MARANISS: One night, Virginia dressed Billy up to take him to the hospital to visit her grandmother, who was dying. Roger did not want them to leave. When Virginia said she was going anyway, he hauled out a gun and fired a shot over her head into the wall. Virginia went across the street and called the police. Billy slept at a neighbor's house.

TNR would point out that the gunshot missed, so why should it cause kids a problem? Life did go on for the Clintons:

MARANISS: In seeking to end the marriage on grounds of mental cruelty and abuse, [Clinton's mother] testified that Roger's drinking had led to two violent eruptions, first at a dance when he became drunk and kicked her and struck her, then at home when he "threw me to the floor and began to stomp me"...Bill not only comforted his mother during these troubles, he offered her strong testimonial support for the divorce. In his own affadavit, he stated that he was familiar with his stepfather's habitual drinking and had witnessed the second assault on his mother. "I was present...and it was I who called my mother's attorney who in turn had to get the police to come to the house to arrest the defendant," he said in a deposition.

Do such experiences affect young children? A picture of Clinton, age nine:

MARANISS: For Bill Clinton, the prodigal son, religion offered something other than discipline and gratitude and social service...He began attending church when he was nine years old, toting a leather-bound Bible in his left hand as he walked alone down the streets of Hot Park Place Baptist Church. The pastor, the Reverend Dexter Blevins, said that young Clinton was at the church not just Sunday mornings but "every time the door opened," and seemed starving for a refuge from the inner turmoil of his family life.
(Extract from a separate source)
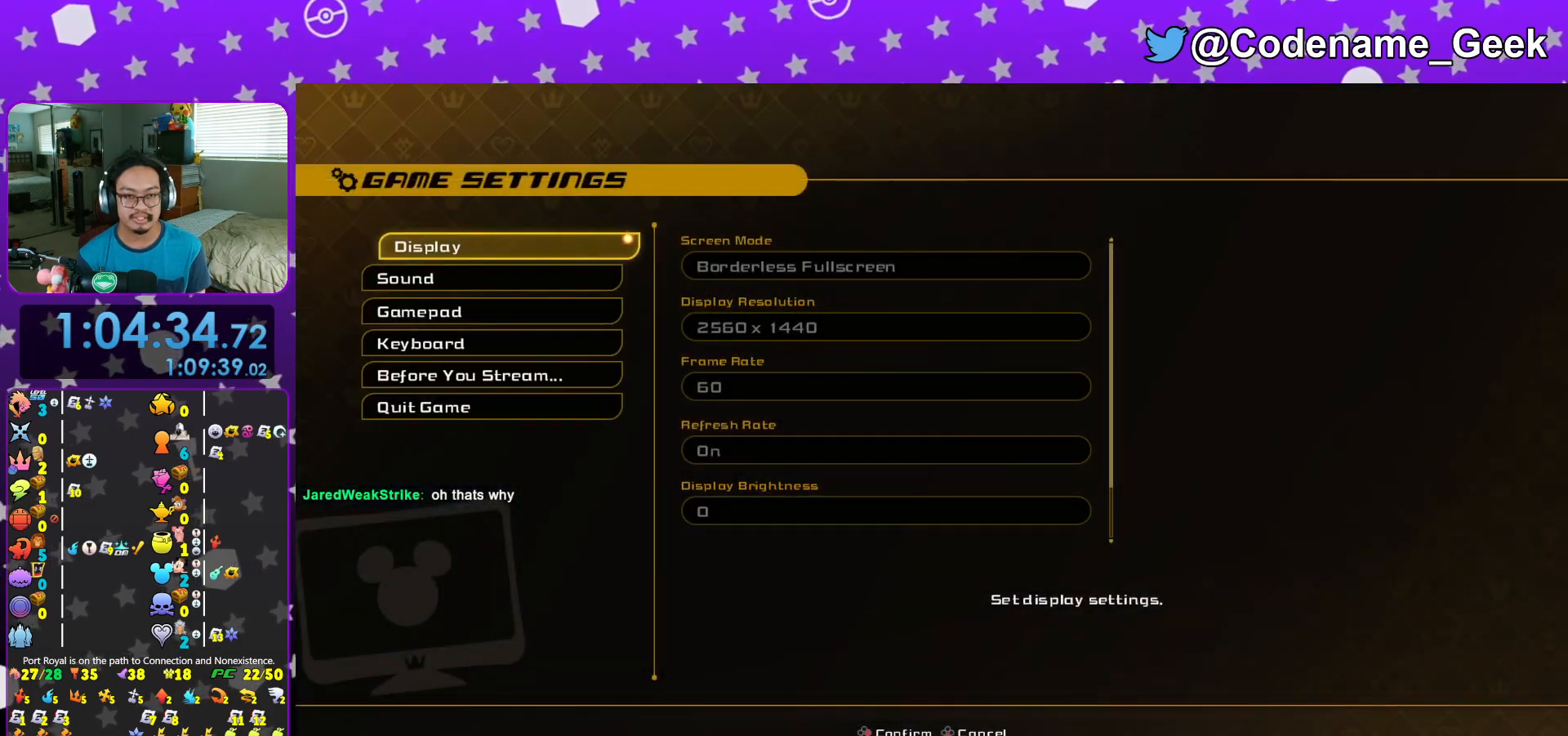
{"buttons": ["DPAD_DOWN"], "left_stick": "center", "right_stick": "center", "events": [[267, "A", "down"], [367, "A", "up"], [484, "DPAD_DOWN", "down"]]}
But The New Republic, restricting its gaze to grandma's tussles with mom, tells us that Clinton's childhood experience "doesn't seem all that punishing." This may be the most misleading statement we have seen in the press this whole week.

Was Mrs. Clinton sincere in her comments to Talk? At THE HOWLER, we have no way of knowing. And we don't really know what Mrs. Clinton thinks about her husband's personal history. But the press corps is eager to spin every word to make the First Lady seem as stupid as possible. Children of violent alcoholics often carry lifelong scars. TNR is deeply wrong not to say it.